▸ TASK OBJECTIVE:
Please filter the entries for the word "Корпоратив" and copy every line that has it.

▸ SUPPLIED MATERIAL:
──────
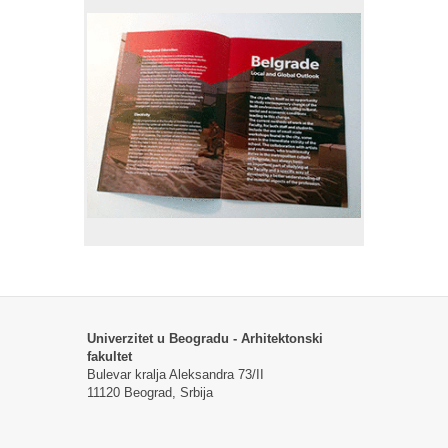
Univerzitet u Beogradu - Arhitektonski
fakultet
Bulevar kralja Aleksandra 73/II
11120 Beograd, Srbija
──────
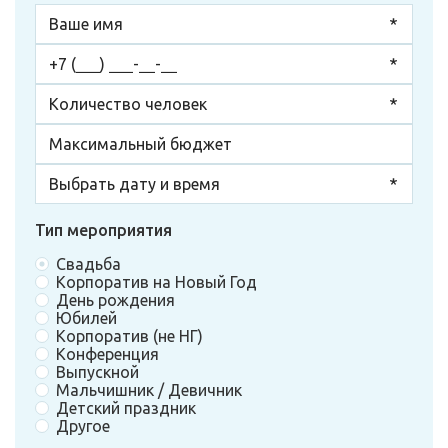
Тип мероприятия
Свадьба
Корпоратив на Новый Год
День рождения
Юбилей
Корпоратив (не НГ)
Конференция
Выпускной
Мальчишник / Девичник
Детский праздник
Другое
──────
▸ RESPONSE:
Корпоратив на Новый Год
Корпоратив (не НГ)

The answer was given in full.